I don’t understand what this match was going for. I can’t for the life of me figure out why Yoshida was the one to make it out of his block, especially considering who the other block winners were. Yoshida’s block also consisted of Jason Lee, BxB Hulk, Genki Horiguchi, & Ben-K. Lee is on an upward trajectory but isn’t at a semi-finalist level, and Hulk has slid down the scale past semi-final trajectory. Horiguchi is always going to be there and be a credible defeat, and Ben-K, to me, was the perfect opponent. He is young, he’s hot, and Ben-K winning over Yoshino, Doi, or YAMATO, while it would be surprising, doesn’t sound impossible. Yoshida was a guaranteed loss, and a huge blow to the match quality mindset.

It’s not that Yoshida is actively bad, but he’s never going to have a truly great match. He is not on the level of a Doi, YAMATO, or Yoshino, and while the other members of his block might not be, they can hang with the other block winners in their style of match. This was a Yoshida match. Very slow, lots of gimmicks, and a rollup finish at the end. I knew what I was getting myself into, and yet here I am, mildly upset.

The match was whatever. That’s the best word to describe it. It had its moments, but for a King of Gate semi-final and in the semi-main event of Korakuen Hall, I just have to scratch my head at this booking decision. Ben-K could’ve looked great in a loss, or Horiguchi could’ve made Yoshino look deadly in a hard-fought battle, but instead we got Takashi Yoshida, and everything stayed average. DUD-level booking, but a fine match. ***1/4


I was very close to hating this match. As strange as that sounds, I was afraid that Dragon Gate, having just made a booking blunder in the prior match, was going to double down and have match structure issues in this match. To me, the far more interesting match on paper is Doi vs. Yoshino, so I expected to see Doi in control, fighting to keep YAMATO down for the count.

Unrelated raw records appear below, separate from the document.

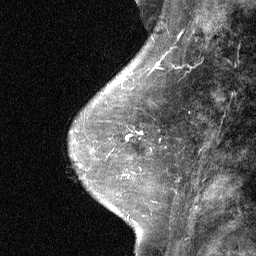
Breast MRI (dynamic contrast-enhanced), one sagittal slice; dynamic contrast-enhanced study with each time point stored as its own series, time point 2 of 3 at this slice position (early post-contrast, ordered by acquisition time); 1.5 T; TE 4.8 ms, TR 27 ms; 2 mm slice thickness; 256 × 256 image matrix. Patient: female, 42 years. From the clinical record (not read from this slice): setting: breast cancer imaged before/during neoadjuvant chemotherapy; receptor status: triple-negative.
Outlined on this slice (semi-automatically segmented with operator editing):
- analysis volume of interest (the breast-tissue region the enhancement analysis was run in; not a lesion): bounding box (x1, y1, x2, y2) in pixels: (99, 117, 167, 187)
- tumour enhancement mask (voxels above the 90 % enhancement threshold inside the analysis volume of interest): (126, 133, 142, 140)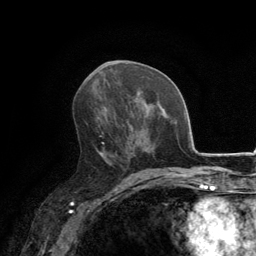
Breast MRI, one axial slice. Cropped to one breast. Dynamic contrast-enhanced series, time point 2 of 6 at this slice position (early post-contrast). 3 T. TE 2.8 ms, TR 7.7 ms. 256 × 256 image matrix, field of view 170 × 170 mm. Female patient.
Outlined on this slice (semi-automatic segmentation, software-assisted and operator-edited):
- enhancing-tissue mask used for the functional tumour volume (all voxels passing the contrast-enhancement thresholds inside the analysis volume; usually the tumour): bounding box [x1, y1, x2, y2] px = [97, 124, 133, 171]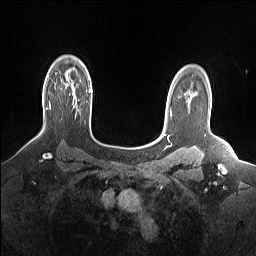
Breast MRI (dynamic contrast-enhanced), one axial slice. Position 114 of 160 along the scan axis. Dynamic contrast-enhanced series, time point 2 of 7 at this slice position (early post-contrast). 1.5 T. TE 1.4 ms, TR 5 ms. 1.15 mm slice thickness. 256 × 256 image matrix, field of view 330 × 330 mm. Female patient.
Annotated regions visible in this slice (semi-automatically segmented with operator editing):
- enhancing-tissue mask used for the functional tumour volume (all voxels passing the contrast-enhancement thresholds inside the analysis volume; usually the tumour): bounding box (x1, y1, x2, y2) in pixels: (49, 102, 51, 109)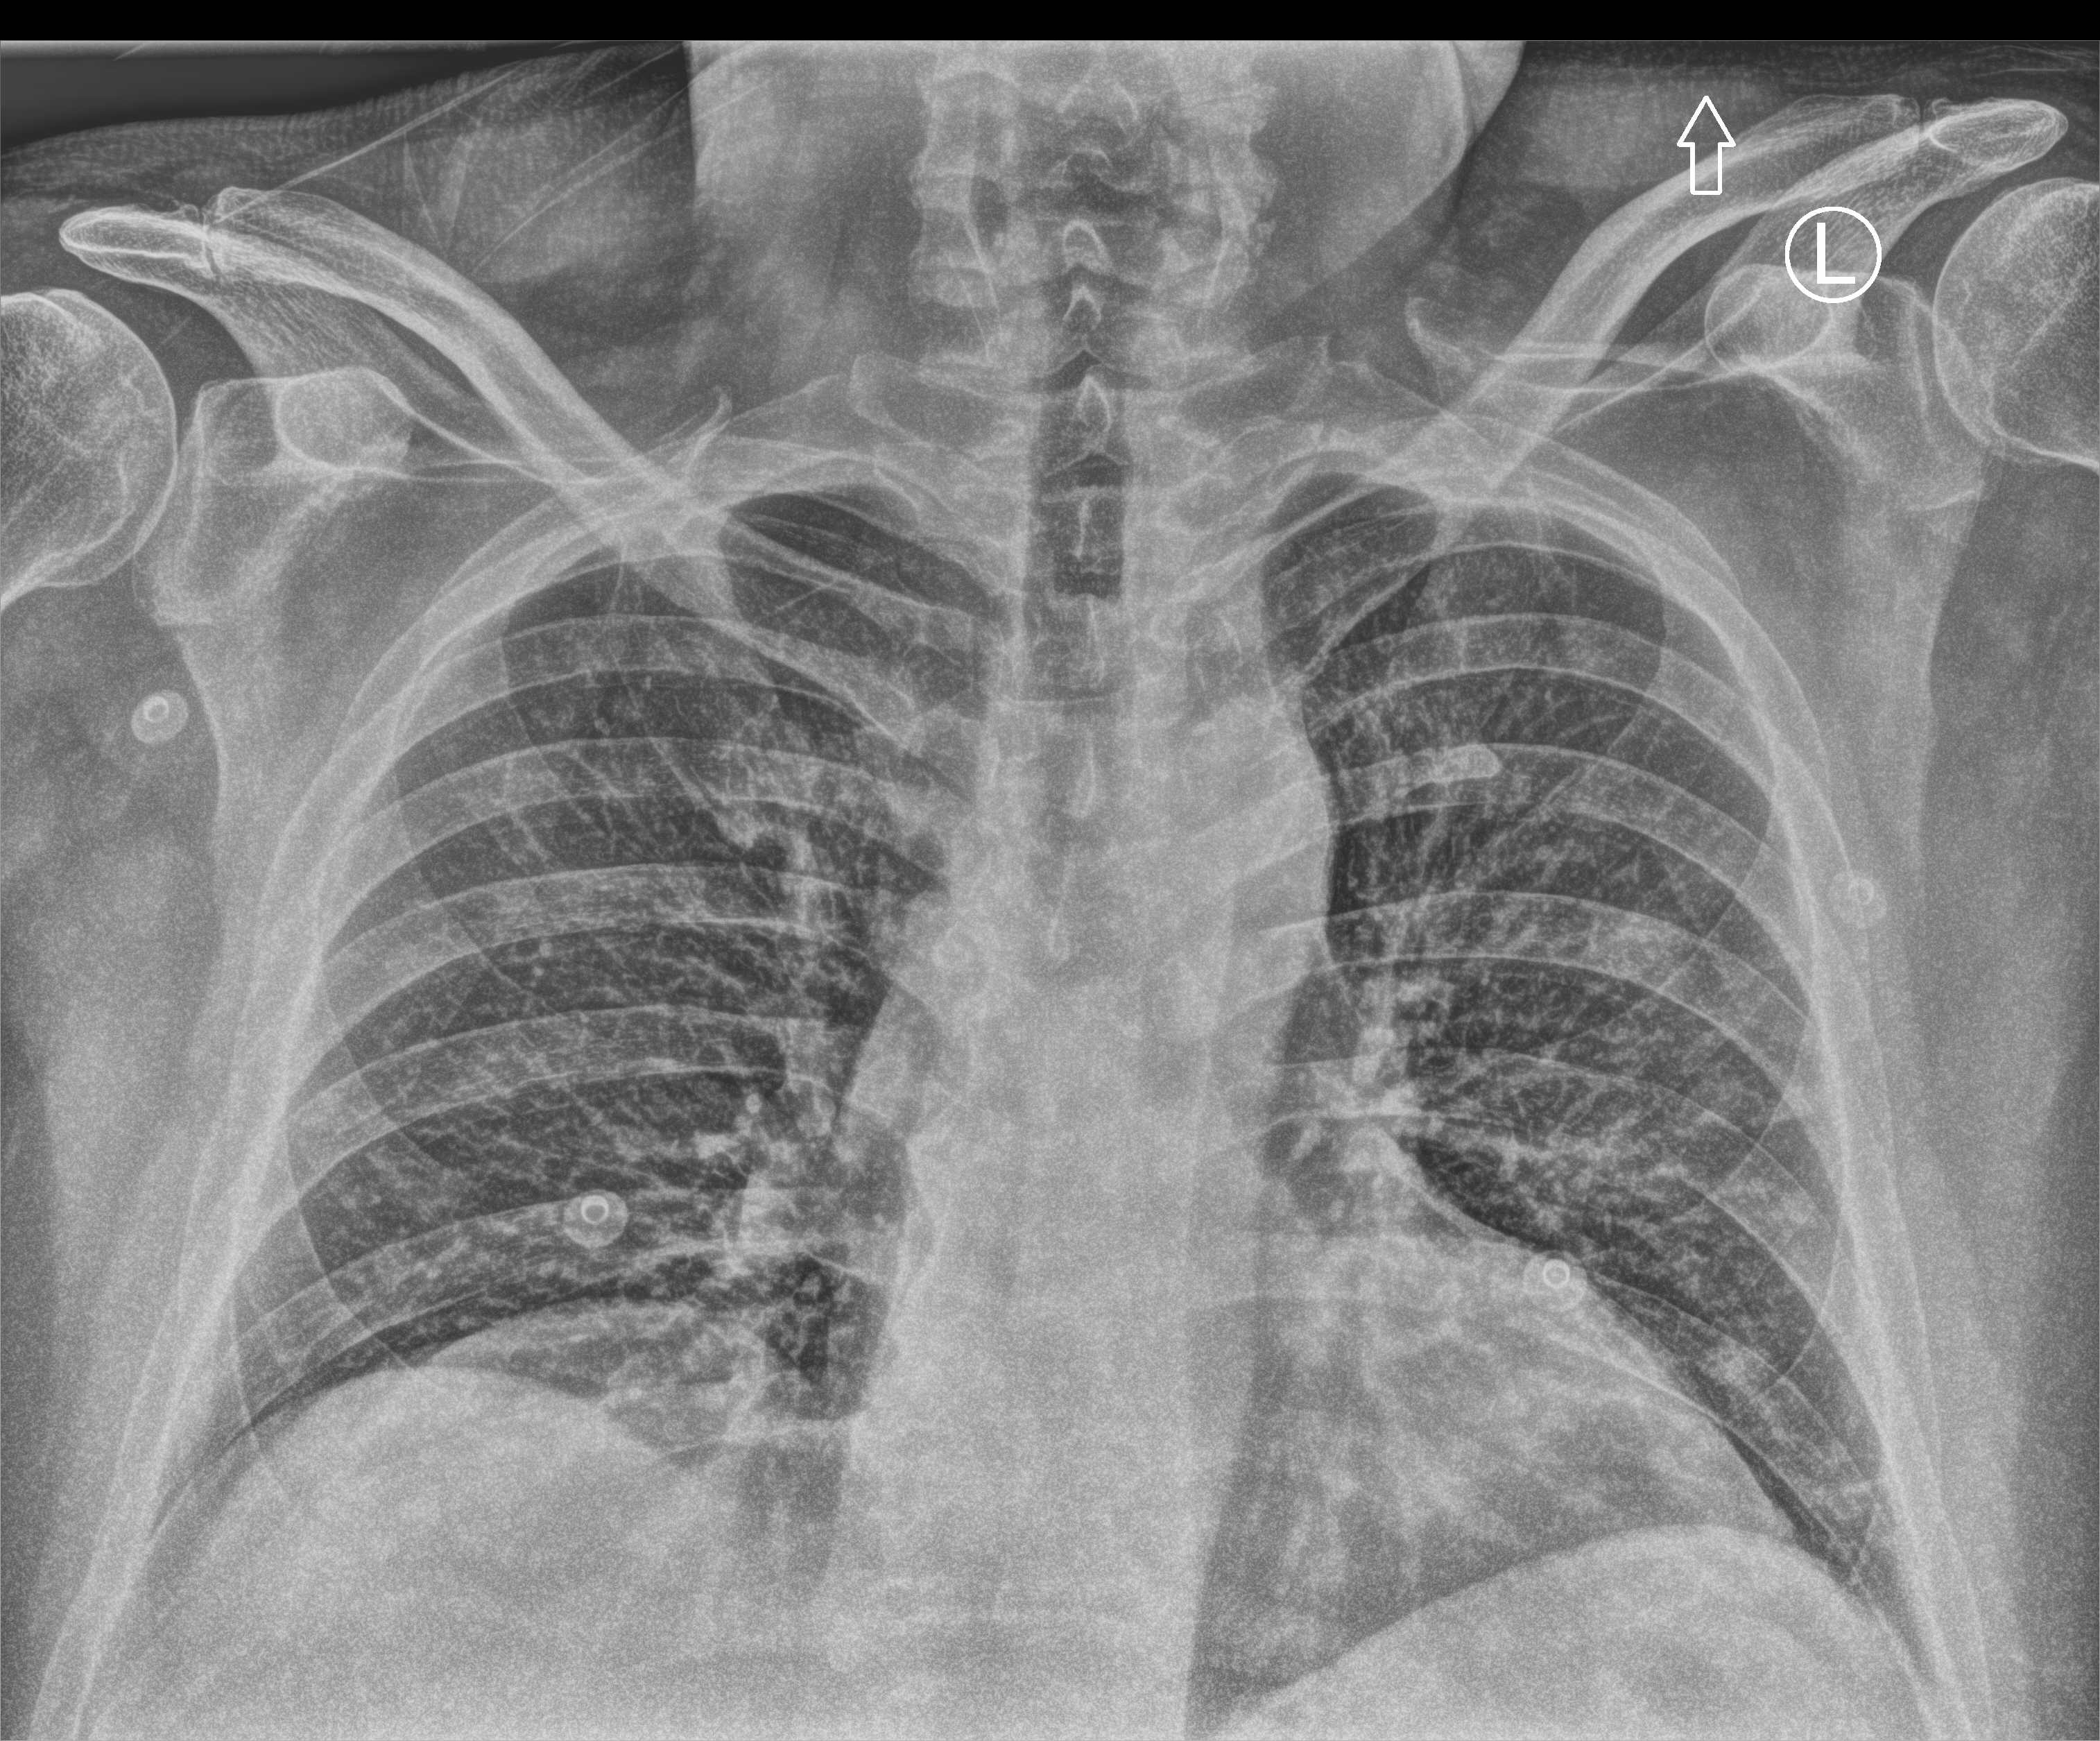
Chest X-ray (portable), anteroposterior (AP) projection. Male patient hospitalised with COVID-19, age 18–59 years.
Hospital-stay facts (about this admission, not read from this image; timing relative to this image not recorded):
- chronic kidney disease (admission record): no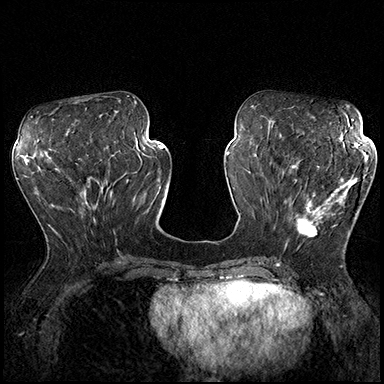
Breast MRI (dynamic contrast-enhanced), one axial slice; slice 75 of 200 in the series (ordered by position); dynamic contrast-enhanced series, time point 2 of 8 at this slice position (early post-contrast); 3 T; TE 2.3 ms, TR 4.4 ms; 1 mm slice thickness; 384 × 384 image matrix, field of view 360 × 360 mm. Female patient.
Annotated regions visible in this slice (semi-automatic segmentation, software-assisted and operator-edited):
- enhancing-tissue mask used for the functional tumour volume (all voxels passing the contrast-enhancement thresholds inside the analysis volume; usually the tumour): bounding box <287,163,367,242> (left, top, right, bottom; pixels)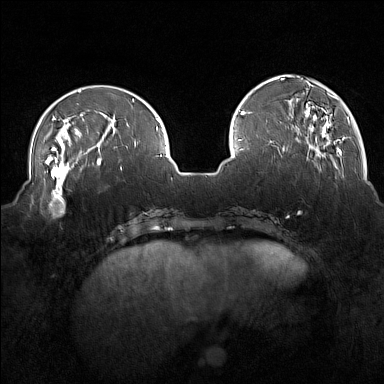
Breast MRI (dynamic contrast-enhanced), one axial slice. Position 47 of 160 along the scan axis. Dynamic contrast-enhanced series, time point 2 of 7 at this slice position (early post-contrast). 1.5 T. TE 1.8 ms, TR 5 ms. 1 mm slice thickness. 384 × 384 image matrix, field of view 350 × 350 mm. Female patient.
Annotated regions visible in this slice (semi-automatically segmented with operator editing):
- enhancing-tissue mask used for the functional tumour volume (all voxels passing the contrast-enhancement thresholds inside the analysis volume; usually the tumour): bounding box [x1, y1, x2, y2] px = [32, 175, 74, 215]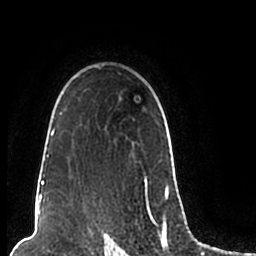
Breast MRI (dynamic contrast-enhanced), one axial slice; slice 156 of 200 in the series (ordered by position); cropped to one breast; dynamic contrast-enhanced series, time point 2 of 7 at this slice position (early post-contrast); 1.5 T; TE 2.2 ms, TR 4.6 ms; 256 × 256 image matrix, field of view 160 × 160 mm. Female patient.
Outlined on this slice (semi-automatically segmented with operator editing):
- enhancing-tissue mask used for the functional tumour volume (all voxels passing the contrast-enhancement thresholds inside the analysis volume; usually the tumour): bounding box (x1, y1, x2, y2) in pixels: (44, 66, 174, 206)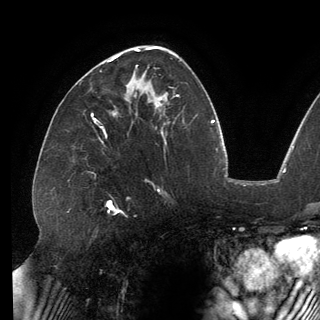
Breast MRI (dynamic contrast-enhanced), one axial slice. Slice 80 of 150 in the series (ordered by position). Cropped to one breast. Dynamic contrast-enhanced series, time point 2 of 6 at this slice position (early post-contrast). 3 T. TE 2.7 ms, TR 6.5 ms. 1.2 mm slice thickness. 320 × 320 image matrix. Female patient.
Annotated regions visible in this slice (semi-automatically segmented with operator editing):
- enhancing-tissue mask used for the functional tumour volume (all voxels passing the contrast-enhancement thresholds inside the analysis volume; usually the tumour): box from (x=109, y=55) to (x=137, y=68) px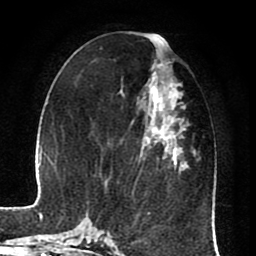
Breast MRI (dynamic contrast-enhanced), one axial slice; slice 32 of 80 in the series (ordered by position); cropped to one breast; dynamic contrast-enhanced series, time point 2 of 8 at this slice position (early post-contrast); 1.5 T; TE 2.6 ms, TR 5.6 ms; 2 mm slice thickness; 256 × 256 image matrix, field of view 170 × 170 mm. Female patient.
Annotated regions visible in this slice (semi-automatically segmented with operator editing):
- enhancing-tissue mask used for the functional tumour volume (all voxels passing the contrast-enhancement thresholds inside the analysis volume; usually the tumour): bounding box <123,63,189,215> (left, top, right, bottom; pixels)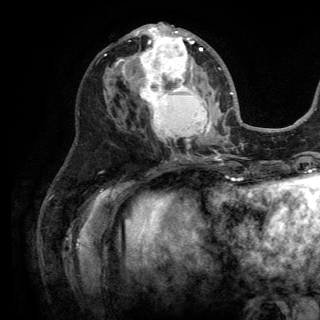
Breast MRI (dynamic contrast-enhanced), one axial slice; position 63 of 150 along the scan axis; cropped to one breast; dynamic contrast-enhanced series, time point 2 of 6 at this slice position (early post-contrast); 3 T; TE 2.8 ms, TR 7.5 ms; 1.2 mm slice thickness; 320 × 320 image matrix. Female patient.
Annotated regions visible in this slice (semi-automatically segmented with operator editing):
- enhancing-tissue mask used for the functional tumour volume (all voxels passing the contrast-enhancement thresholds inside the analysis volume; usually the tumour): bounding box <115,24,221,146> (left, top, right, bottom; pixels)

Instead, YAMATO was dominant. He controlled Doi for the opening two thirds of this match and was first in the race of who can hit their big moves first. Quite frankly, this looked like it was going to be nearly a Doi squash. Finally, Doi fought back. He put up a damn good fight, too, throwing everything he had at YAMATO.

YAMATO is a fierce competitor, however, and he was determined to reach his second King of Gate finals. He won the tournament in 2015, and after dropping Doi with the Ragnarok, he is one win away from becoming a two-time winner. This match starts off very slow. It is a typical Dragon Gate main event, where the opening portion is so slow, but the finishing run is so good. This is one of those matches where the finishing stretch is so good that it saved whatever faults the match had previously. ****1/4

“YAMATO closed the show out. He knows what type of opponent Yoshino is. Everyone does. Tokyo is pretty far from Hakata so anyone that can’t make it can watch on the Dragon Gate Network. It was his mission to win KOG and go on to win the Dream Gate to prove this was his ring. The fans should just be quiet and enjoy the ride.” IHeartDG.com

Final Thoughts:

This show had two great matches on it. Any show with two great matches is in some form or fashion a good show. There is a lot to be excited about as Dragon Gate plows ahead towards Kobe World, but I am still uncertain of the future of this company. The booking still clashes with what I’d like, and there is an entire generation of wrestlers stuck working opening matches with no end in sight. It’s so much good and bad, and I am still unsure of which side outweighs the other. For now, I can call this show a winner. Thumbs up for the King of Gate semi-finals.